CAIRO (AP) – The Sudanese military on Friday swiftly replaced the country’s transitional leader linked to the Darfur genocide after street rallies against him and said that it wouldn’t hand over ousted President Omar al-Bashir to the International Criminal Court, where he faces charges of crimes against humanity.

Thousands of jubilant protesters celebrated in the streets after Defence Minister General Awad ibn Ouf, who was name de facto leader after overthrowing al-Bashir on Thursday, announced he was stepping down as transitional leader. He named a reputable army general as his successor.

Ibn Ouf said he would be replaced by General Abdel-Fattah Burhan, general inspector of the armed forces, as head of the transitional council, which will rule the country for two years until elections.

“I am confident he will steer the ship to safe shores,” he said of Burhan, adding he was stepping aside to “preserve unity” of the armed forces.

Burhan was one of the generals who reached out to protesters at the week-long encampment near the military headquarters, meeting with them face to face, and listening to their views.

File photo shows Sudan’s then-first vice president Lieutenant General Awad Mohamed Ahmed ibn Ouf. – AFP

Chants rang out across the sit-in where tens of thousands have been rallying in front of the military headquarters to protest the military takeover of power after al-Bashir’s ouster. “Revolutionaries, we will continue our path,” the protesters shouted as they danced and clapped.

Earlier Friday, another top general, Omar Zein Abedeen said that the 75-year-old al-Bashir would not be extradited to the International Criminal Court, based in The Hague, Netherlands, saying doing so would be “an ugly mark on Sudan.”

“Even rebels carrying weapons, we don’t extradite them,” he told reporters at a news conference in Khartoum.
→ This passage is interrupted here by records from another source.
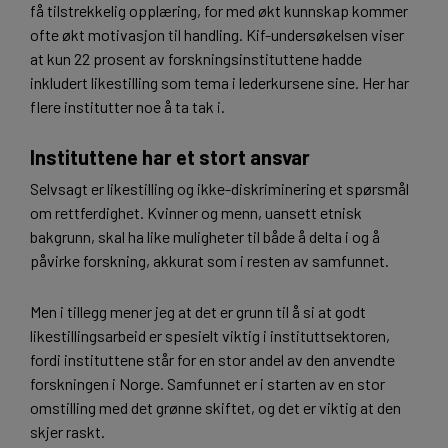
få tilstrekkelig opplæring, for med økt kunnskap kommer
ofte økt motivasjon til handling. Kif-undersøkelsen viser
at kun 22 prosent av forskningsinstituttene hadde
inkludert likestilling som tema i lederkursene sine. Her har
flere institutter noe å ta tak i.
Instituttene har et stort ansvar
Selvsagt er likestilling og ikke-diskriminering et spørsmål
om rettferdighet. Kvinner og menn, uansett etnisk
bakgrunn, skal ha like muligheter til både å delta i og å
påvirke forskning, akkurat som i resten av samfunnet.
Men i tillegg mener jeg at det er grunn til å si at godt
likestillingsarbeid er spesielt viktig i instituttsektoren,
fordi instituttene står for en stor andel av den anvendte
forskningen i Norge. Samfunnet er i starten av en stor
omstilling med det grønne skiftet, og det er viktig at den
skjer raskt.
Zein Abedeen said Sudanese courts would hold al-Bashir “accountable,” but did not specify what charges he could be prosecuted on. After his arrest, the military denounced him and his government for corruption, maladministration and “lack of justice.”

The developments point to the sensitivity of the Darfur conflict for the military that arrested al-Bashir after four months of deadly street demonstration against his 30-year rule.

The protesters rejected ibn Ouf’s leadership because he was head of military intelligence during the brutal campaign to suppress the Darfur insurgency in the 2000s.

The United States (US) has imposed sanctions on him since 2007, saying he armed and directed pro-government militias known as the Janjaweed, accused of widespread atrocities against civilians and rapes during the conflict.

The move also underscores the limits on the reach of the International Criminal Court. On Friday, ICC judges rejected a request by the court’s prosecutor to open an investigation into war crimes and crimes against humanity in Afghanistan and alleged crimes by US forces there, in part because the US, Afghan government and Taliban are not expected to cooperate.

In the Darfur conflict, rebels among the territory’s ethnic Central African community launched an insurgency in 2003, complaining of discrimination and oppression by the Arab-dominated Khartoum government. The government responded with a scorched earth assault of aerial bombings and unleashed the Janjaweed. Up to 300,000 people were killed and 2.7 million driven from their homes.

Along with al-Bashir, the ICC has indicted two other senior figures in his regime – Abdel-Rahim Muhammad Hussein, who was interior and defence minister during much of the conflict, and Ahmed Haroun, a senior security chief at the time who last month was named by al-Bashir to run the ruling National Congress Party.

Both were among those reported by the Sudanese media to have been arrested on Thursday in a sweep by the military against al-Bashir’s inner circle. Zein Abedeen confirmed the media reports Friday without specifying the two men.